Troubled Pakistan’s economy is feared to face a shockwave as most global economic data harbouring an undercurrent recession shows it could hurt the country’s export sector and impede remittance inflows, analysts and economists said.
But, some of them also find rescuer to feeble external account position in downward trend in oil prices.
Former finance minister Hafeez Pasha said Pakistan’s exports would be going further down because of global economic downturn. “Remittances from workers abroad are likely to slow down,” Pasha said. “This will lead to a further reduction in the FDI (foreign direct investment) flows as well.”
Mohammed Sohail, chief executive officer at Topline Securities agreed with the viewpoints. “Growth in exports along with dollar remittances would be affected,” he said. “However, if oil prices fall sharply, it will be a blessing.”
Global oil prices tumbled more than 22% since April.
And, alone in August they fell 20% compared to the corresponding month a year earlier, despite severe US sanctions on oil exports from Iran and Venezuela.
Prices of non-oil commodity prices have also been declining or remained flat since the middle of last year, as consumption has been curtailed.
The global economy is in the midst of the deepest slowdown since 2015 and in many cases since 2009, according to local media.
However, it is believed that the US economy is still strong and if headwinds created by the trade war between the US and China can be avoided, the global economy can extend its expansionary phase for quite sometimes.
Economist Ashfaque Hasan Khan said the world is heading towards another great recession like of 2007/08.
He believed that lower oil prices could curb the country’s import bill, but they would “drive a further deterioration in the current account gap in times ahead”.
“If the oil prices in the Opec (Organisation of the Petroleum Exporting Countries) continue to decline, they will drive down real economic activity and soften demand for expatriate manpower, which will ultimately put negative impacts on remittance receiving countries like Pakistan,” Khan, a member of the state-run Economic Advisory Council said.
“Exports are likely to suffer due to slowdown in global trade and external demand.
The prolonged weakness in exports will not be in favour of the external current account.” Falling exports is one of the biggest issue faced by the country’s economy.
Exports posted a dismal performance during the last fiscal year as they fell 1% to $22.97bn in FY2019.
Remittances, however, rose 9.68% to $21.841bn in the last fiscal year.
The current account deficit fell 32% to $13.587bn in FY2019 compared with $19.897bn in preceding fiscal year.

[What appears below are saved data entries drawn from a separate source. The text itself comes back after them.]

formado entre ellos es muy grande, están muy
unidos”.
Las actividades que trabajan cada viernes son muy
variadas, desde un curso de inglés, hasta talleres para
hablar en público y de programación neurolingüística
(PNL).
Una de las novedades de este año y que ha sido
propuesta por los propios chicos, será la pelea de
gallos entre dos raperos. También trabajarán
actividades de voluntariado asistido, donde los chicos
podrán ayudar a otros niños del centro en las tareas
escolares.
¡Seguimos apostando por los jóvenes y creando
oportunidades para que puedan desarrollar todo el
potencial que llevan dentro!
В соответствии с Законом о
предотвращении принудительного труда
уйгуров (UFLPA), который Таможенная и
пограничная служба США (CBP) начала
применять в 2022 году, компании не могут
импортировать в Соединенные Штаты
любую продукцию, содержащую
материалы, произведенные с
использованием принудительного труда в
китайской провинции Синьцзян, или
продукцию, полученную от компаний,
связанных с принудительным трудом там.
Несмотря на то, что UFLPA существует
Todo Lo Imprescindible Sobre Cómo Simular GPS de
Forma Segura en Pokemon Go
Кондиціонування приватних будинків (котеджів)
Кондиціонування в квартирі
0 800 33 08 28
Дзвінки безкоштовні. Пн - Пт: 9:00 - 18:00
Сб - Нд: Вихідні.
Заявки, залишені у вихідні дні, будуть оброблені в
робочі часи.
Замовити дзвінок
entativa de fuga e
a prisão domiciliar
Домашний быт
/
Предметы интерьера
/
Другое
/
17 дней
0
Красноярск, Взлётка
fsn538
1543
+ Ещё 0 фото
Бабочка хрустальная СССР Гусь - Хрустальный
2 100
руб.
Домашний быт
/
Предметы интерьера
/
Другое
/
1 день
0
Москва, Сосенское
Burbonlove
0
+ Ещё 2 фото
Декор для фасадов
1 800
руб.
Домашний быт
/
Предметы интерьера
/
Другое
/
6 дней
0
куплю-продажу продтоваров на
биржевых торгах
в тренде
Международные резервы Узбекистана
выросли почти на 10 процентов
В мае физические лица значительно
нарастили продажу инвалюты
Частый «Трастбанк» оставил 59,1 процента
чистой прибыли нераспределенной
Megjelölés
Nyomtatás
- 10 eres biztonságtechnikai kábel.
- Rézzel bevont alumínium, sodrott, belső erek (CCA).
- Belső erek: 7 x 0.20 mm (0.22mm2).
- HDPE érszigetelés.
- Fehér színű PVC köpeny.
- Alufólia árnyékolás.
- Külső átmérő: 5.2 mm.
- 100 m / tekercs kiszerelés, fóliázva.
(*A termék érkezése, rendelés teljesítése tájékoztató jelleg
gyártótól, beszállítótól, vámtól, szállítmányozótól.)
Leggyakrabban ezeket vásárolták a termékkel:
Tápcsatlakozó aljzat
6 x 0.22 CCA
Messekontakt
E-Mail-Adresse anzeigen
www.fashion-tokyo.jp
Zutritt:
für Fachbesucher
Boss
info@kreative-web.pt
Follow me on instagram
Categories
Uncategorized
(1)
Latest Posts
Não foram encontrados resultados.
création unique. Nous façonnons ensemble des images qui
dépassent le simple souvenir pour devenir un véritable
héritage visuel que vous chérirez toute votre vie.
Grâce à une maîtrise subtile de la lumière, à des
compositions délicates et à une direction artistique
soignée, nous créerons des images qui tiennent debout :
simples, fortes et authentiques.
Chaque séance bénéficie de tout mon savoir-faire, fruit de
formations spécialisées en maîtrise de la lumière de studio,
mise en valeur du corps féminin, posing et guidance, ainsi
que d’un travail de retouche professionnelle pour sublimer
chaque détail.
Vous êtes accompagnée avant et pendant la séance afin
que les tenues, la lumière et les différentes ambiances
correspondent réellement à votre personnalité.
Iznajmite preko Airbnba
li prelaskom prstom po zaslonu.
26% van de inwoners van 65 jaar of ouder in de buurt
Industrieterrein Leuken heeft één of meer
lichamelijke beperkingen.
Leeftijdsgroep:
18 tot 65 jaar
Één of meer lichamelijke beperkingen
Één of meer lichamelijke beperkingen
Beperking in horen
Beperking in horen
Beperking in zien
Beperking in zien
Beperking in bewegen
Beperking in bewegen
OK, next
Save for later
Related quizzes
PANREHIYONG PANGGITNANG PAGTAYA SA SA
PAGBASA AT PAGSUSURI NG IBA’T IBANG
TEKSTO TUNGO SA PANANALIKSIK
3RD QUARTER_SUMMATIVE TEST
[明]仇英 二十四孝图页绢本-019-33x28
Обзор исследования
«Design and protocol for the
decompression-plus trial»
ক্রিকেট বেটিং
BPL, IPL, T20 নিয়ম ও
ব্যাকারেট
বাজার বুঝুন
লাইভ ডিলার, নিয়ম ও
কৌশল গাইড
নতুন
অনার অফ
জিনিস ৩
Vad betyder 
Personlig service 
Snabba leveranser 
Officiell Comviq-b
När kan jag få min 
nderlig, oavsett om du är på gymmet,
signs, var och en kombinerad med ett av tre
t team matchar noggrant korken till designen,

The government is projecting the current account deficit to reduce further in FY2020, on the back of an expected better export performance, containment of import payments and continued momentum in workers’ remittances.
“However, downside risks persist in the wake of a slowdown in global economy, attributed to escalated trade war between US-China and uncertainty in Europe,” the central bank said in a report.
Growth fell to 3.3% in the last fiscal year from 5.5% a year earlier. “Economic pickup will be gradual and painful, especially after unpopular reforms taken by this government,” analyst Yaqoob Abubakar from Tresmark, an application that tracks financial markets said.
“Geopolitical tension between India and Pakistan, agricultural loss due to heavy rains and lack of financial aid may further slow down recovery.”
Bilal Khan, a senior economist at Standard Chartered Bank said softer global growth outlook poses additional risks to Pakistan as the country looks to rebalance its external sector, particularly efforts to increase exports.
“We expect growth in Pakistan to slow to 2% in FY2020 on the back of tighter fiscal and monetary policies and structural reforms.” Hasan Khan underscored a need of economic stimulus to calm fears of global recession. “I think there is no need for any further tight monetary policy,” he added. “The central bank must consider downward revision in the interest rates to protect the economy from suffocation.”
Khan of Standard Chartered, however, expects the SBP to maintain the policy rate at 13.25% through the current fiscal year – even as global central banks adopt more accommodative stance.
“Given the IMF (International Monetary Fund) programme’s focus on macroeconomic stabilisation, we believe fiscal and monetary space to boost growth may remain limited in the near-term,” he added.
Pakistan agreed to a $6bn IMF’s loan last month.
Muhammad Yaqub, the central bank’s former governor said Pakistan has an insignificant share in world export trade and with appropriate exchange rate and fiscal policies its exports growth can be maintained.
“Pakistan’s economic problems are of its own creation and their resolution basically depends on domestic structural economic reforms rather than what happens to the global economy,” Yaqub said.
“Even if it is assumed that global economic recession is likely to develop in the foreseeable future, its impact on Pakistan economy is likely to be minimum and its performances will basically continue to be driven by its policies to reduce the budget and balance of payments deficits.”
Yaqub said the flow of direct foreign investment is determined by the investment environment, security and economic policies rather than by developments abroad.